When Kyle and I chose names for the girls, we didn’t look too much into the meaning of those names. We wanted to make sure their names didn’t mean child “of shame” (Here’s looking at you, Ishbosheth) or child “of my trouble” (Rachel’s last son), but we didn’t specifically pick their names because of what they meant. My parents didn’t pick my name based on its meaning (which is “woman of Judea,” in case anyone was wondering).
Americans mostly now pick names that they like for various reasons or have familial significance.
Our names, whether or not meaning is predominantly attached to them, define us in a way. We all have that name that we don’t want to name our children. When Kyle and I were picking out names for The Artist, I suggested one and he said, “Oh, no. I know a girl with that name. She’s going to burn down a school.” So maybe not that name. Additionally, because I teach about a hundred individual students during a school year, I had a short list of names that were definitely not for consideration.

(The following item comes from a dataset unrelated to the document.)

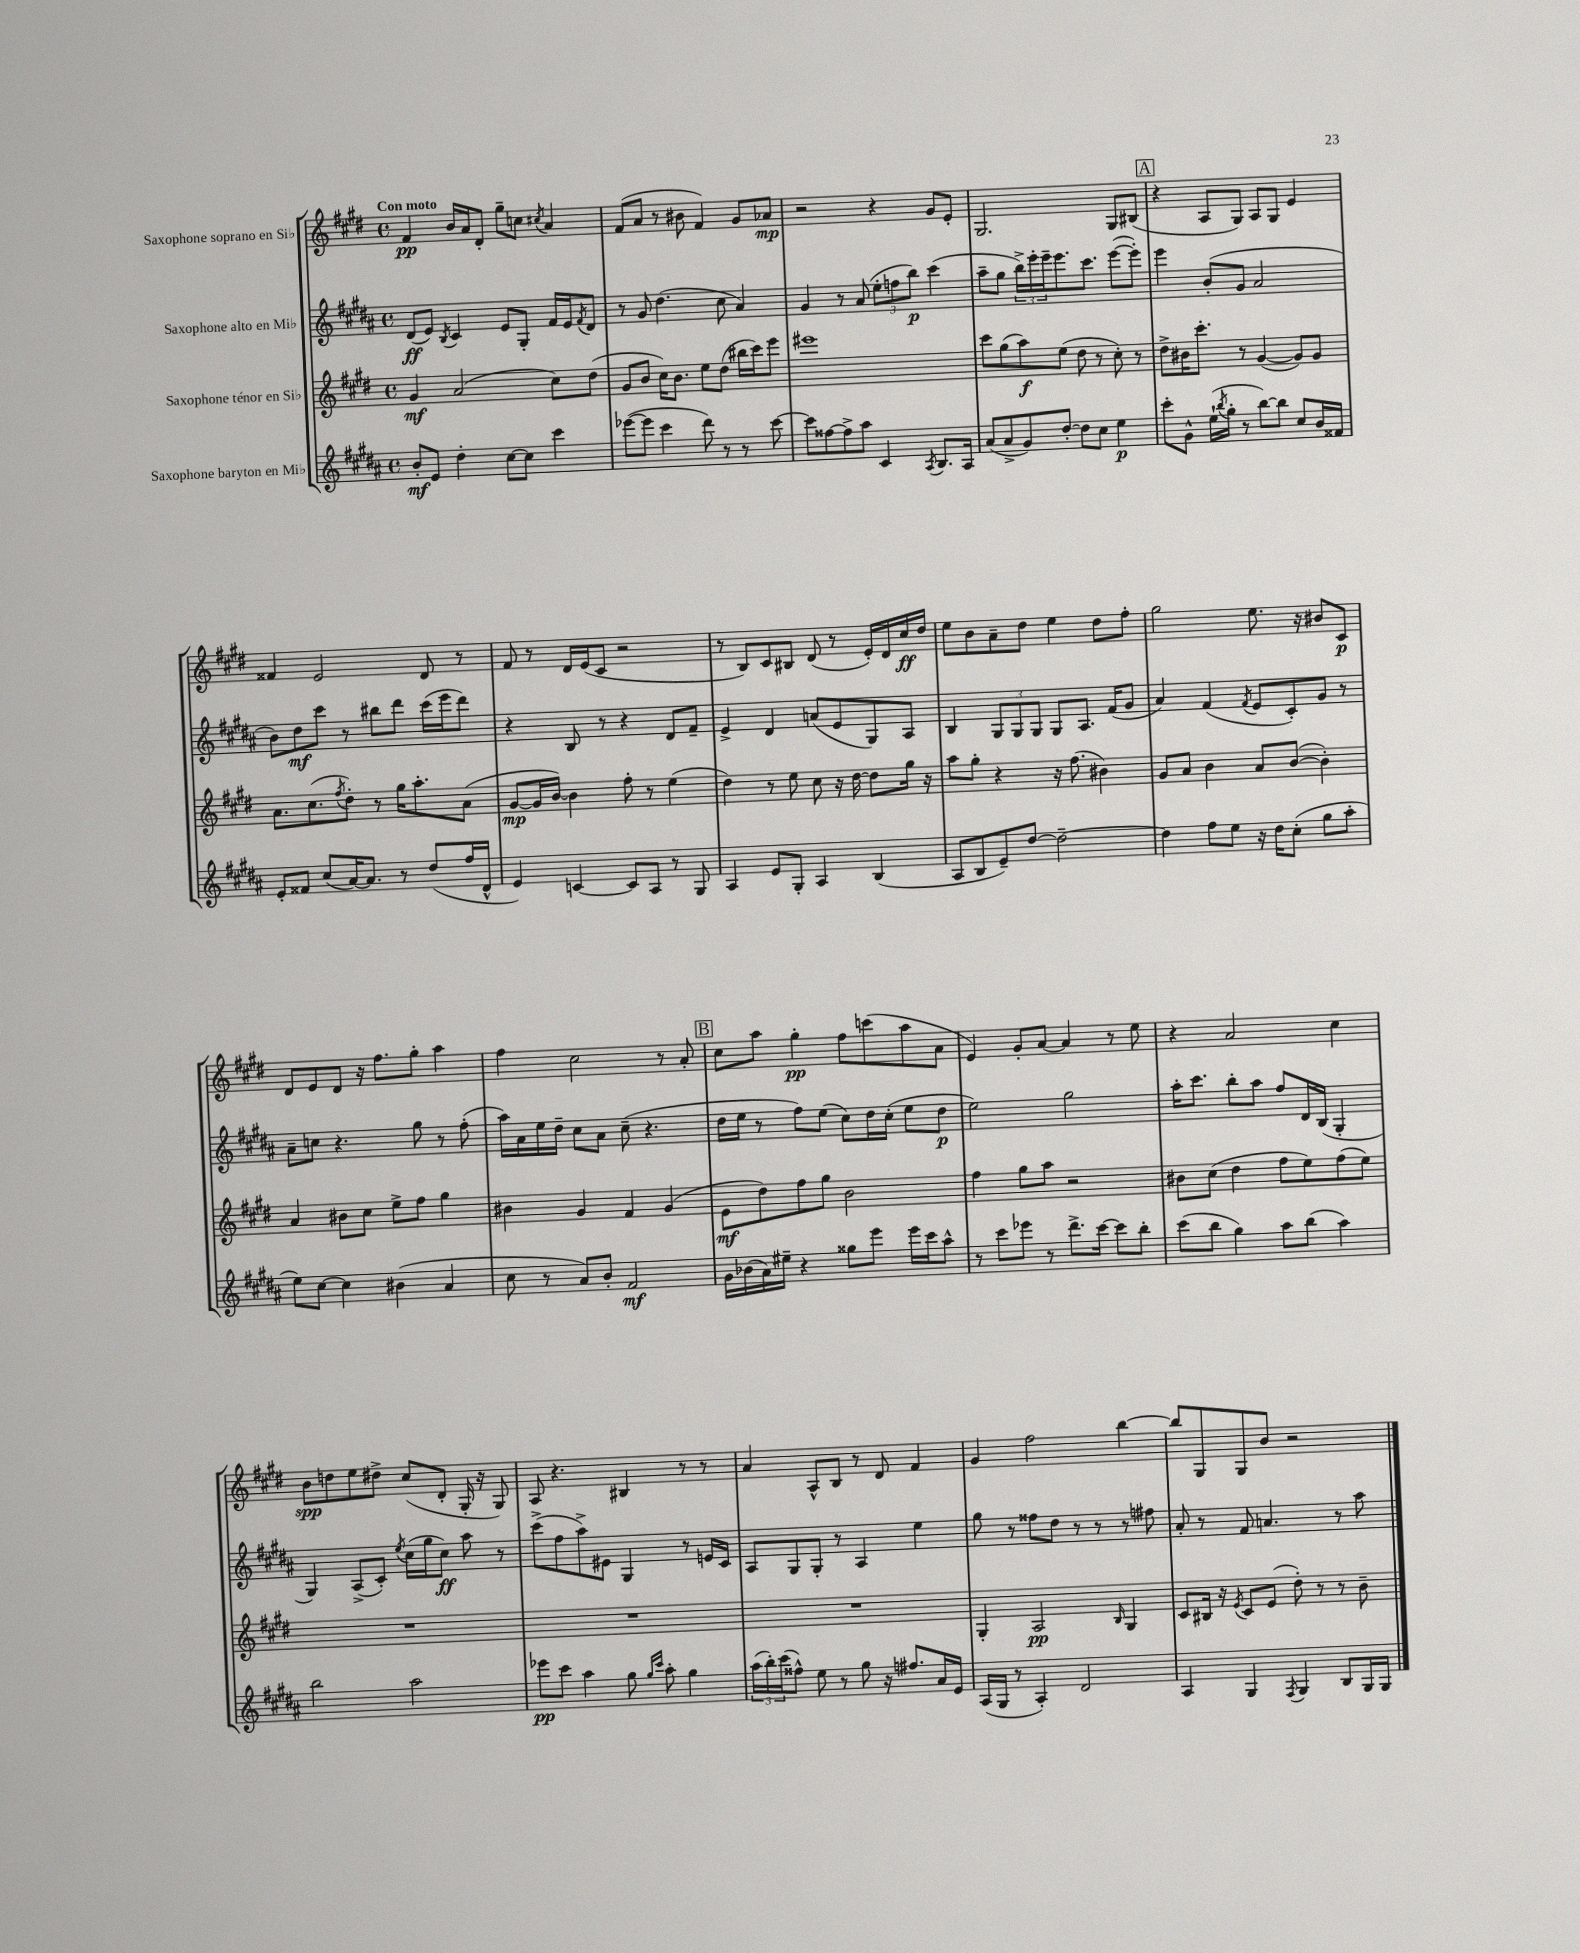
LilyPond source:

We don’t get to choose our names any more than we get to choose our family. But our names have profound meaning for our reputation.
When someone says your name – when someone “name drops” you in conversation – what is the reaction? Why is your name being brought up? What is the emotion conveyed when your name is said? Is it joy? Is it a fond memory? What does your name mean for other people?
Whatever our names mean – whatever our reputations have become – God has also named us. The Creator of the Universe has called us His own with meanings to our names.
We are children of God.
— But to all who did receive him, he gave them the right to be children of God, to those who believe in his name — John 1:12
We are Jesus’ friends.
“I do not call you servants anymore, because a servant doesn’t know what his master is doing. I have called you friends, because I have made known to you everything I have heard from my Father.” — John 15:15
We are heirs.
We are God’s children, and if children, also heirs—heirs of God and coheirs with Christ—if indeed we suffer with him so that we may also be glorified with him. – Romans 8:1
We are chosen.
For he chose us in him, before the foundation of the world, to be holy and blameless in love before him. – Ephesians 1:4
We are free.
For freedom, Christ set us free. – Galatians 5:1a
Throughout the Bible, God has renamed His own people. He renamed Sarai to Sarah, a princess of nations. Abram was renamed Abraham because he was the father of nations. Saul became Paul after he met Jesus on the road to Damascus.
Our names are significant, our names hold meaning, and God knows us individually. He knows us and He loves us, and we are His treasured possessions, his children, and His friends.